BRIEF |
Should the entries contain pictures, leave them out and return exactly the lines from the first through the line holding "## The Top 6 Best Car Seat Gun Holsters".

── DATA

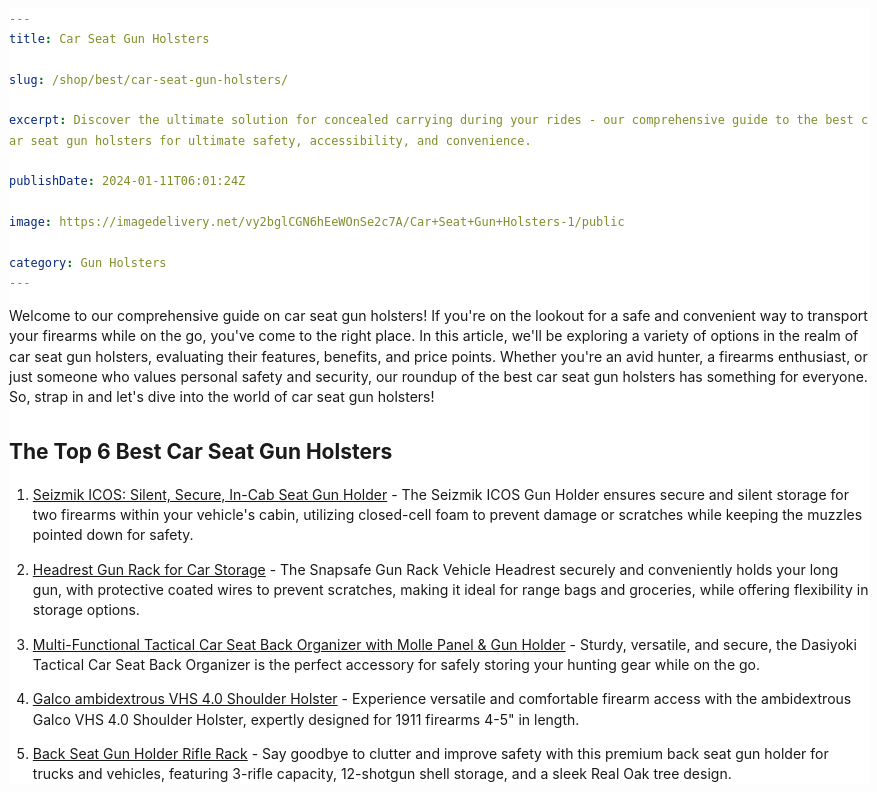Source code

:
 ```yaml
---
title: Car Seat Gun Holsters

slug: /shop/best/car-seat-gun-holsters/

excerpt: Discover the ultimate solution for concealed carrying during your rides - our comprehensive guide to the best car seat gun holsters for ultimate safety, accessibility, and convenience.

publishDate: 2024-01-11T06:01:24Z

image: https://imagedelivery.net/vy2bglCGN6hEeWOnSe2c7A/Car+Seat+Gun+Holsters-1/public

category: Gun Holsters
---
```


Welcome to our comprehensive guide on car seat gun holsters! If you're on the lookout for a safe and convenient way to transport your firearms while on the go, you've come to the right place. In this article, we'll be exploring a variety of options in the realm of car seat gun holsters, evaluating their features, benefits, and price points. Whether you're an avid hunter, a firearms enthusiast, or just someone who values personal safety and security, our roundup of the best car seat gun holsters has something for everyone. So, strap in and let's dive into the world of car seat gun holsters!

## The Top 6 Best Car Seat Gun Holsters

1. [Seizmik ICOS: Silent, Secure, In-Cab Seat Gun Holder](https://serp.ly/@universityofguns/amazon/car-seat-gun-holsters?utm_source=universityofguns&utm_medium=website&utm_campaign=universityofguns.com&utm_content=car-seat-gun-holsters&utm_term=seizmik-icos-silent-secure-in-cab-seat-gun-holder) - The Seizmik ICOS Gun Holder ensures secure and silent storage for two firearms within your vehicle's cabin, utilizing closed-cell foam to prevent damage or scratches while keeping the muzzles pointed down for safety.

2. [Headrest Gun Rack for Car Storage](https://serp.ly/@universityofguns/amazon/car-seat-gun-holsters?utm_source=universityofguns&utm_medium=website&utm_campaign=universityofguns.com&utm_content=car-seat-gun-holsters&utm_term=headrest-gun-rack-for-car-storage) - The Snapsafe Gun Rack Vehicle Headrest securely and conveniently holds your long gun, with protective coated wires to prevent scratches, making it ideal for range bags and groceries, while offering flexibility in storage options.

3. [Multi-Functional Tactical Car Seat Back Organizer with Molle Panel & Gun Holder](https://serp.ly/@universityofguns/amazon/car-seat-gun-holsters?utm_source=universityofguns&utm_medium=website&utm_campaign=universityofguns.com&utm_content=car-seat-gun-holsters&utm_term=multi-functional-tactical-car-seat-back-organizer-with-molle-panel-gun-holder) - Sturdy, versatile, and secure, the Dasiyoki Tactical Car Seat Back Organizer is the perfect accessory for safely storing your hunting gear while on the go.

4. [Galco ambidextrous VHS 4.0 Shoulder Holster](https://serp.ly/@universityofguns/amazon/car-seat-gun-holsters?utm_source=universityofguns&utm_medium=website&utm_campaign=universityofguns.com&utm_content=car-seat-gun-holsters&utm_term=galco-ambidextrous-vhs-40-shoulder-holster) - Experience versatile and comfortable firearm access with the ambidextrous Galco VHS 4.0 Shoulder Holster, expertly designed for 1911 firearms 4-5" in length.

5. [Back Seat Gun Holder Rifle Rack](https://serp.ly/@universityofguns/amazon/car-seat-gun-holsters?utm_source=universityofguns&utm_medium=website&utm_campaign=universityofguns.com&utm_content=car-seat-gun-holsters&utm_term=back-seat-gun-holder-rifle-rack) - Say goodbye to clutter and improve safety with this premium back seat gun holder for trucks and vehicles, featuring 3-rifle capacity, 12-shotgun shell storage, and a sleek Real Oak tree design.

────

PROBLEM SOLUTION |
Source code

:
 ```yaml
---
title: Car Seat Gun Holsters

slug: /shop/best/car-seat-gun-holsters/

excerpt: Discover the ultimate solution for concealed carrying during your rides - our comprehensive guide to the best car seat gun holsters for ultimate safety, accessibility, and convenience.

publishDate: 2024-01-11T06:01:24Z

image: https://imagedelivery.net/vy2bglCGN6hEeWOnSe2c7A/Car+Seat+Gun+Holsters-1/public

category: Gun Holsters
---
```


Welcome to our comprehensive guide on car seat gun holsters! If you're on the lookout for a safe and convenient way to transport your firearms while on the go, you've come to the right place. In this article, we'll be exploring a variety of options in the realm of car seat gun holsters, evaluating their features, benefits, and price points. Whether you're an avid hunter, a firearms enthusiast, or just someone who values personal safety and security, our roundup of the best car seat gun holsters has something for everyone. So, strap in and let's dive into the world of car seat gun holsters!

## The Top 6 Best Car Seat Gun Holsters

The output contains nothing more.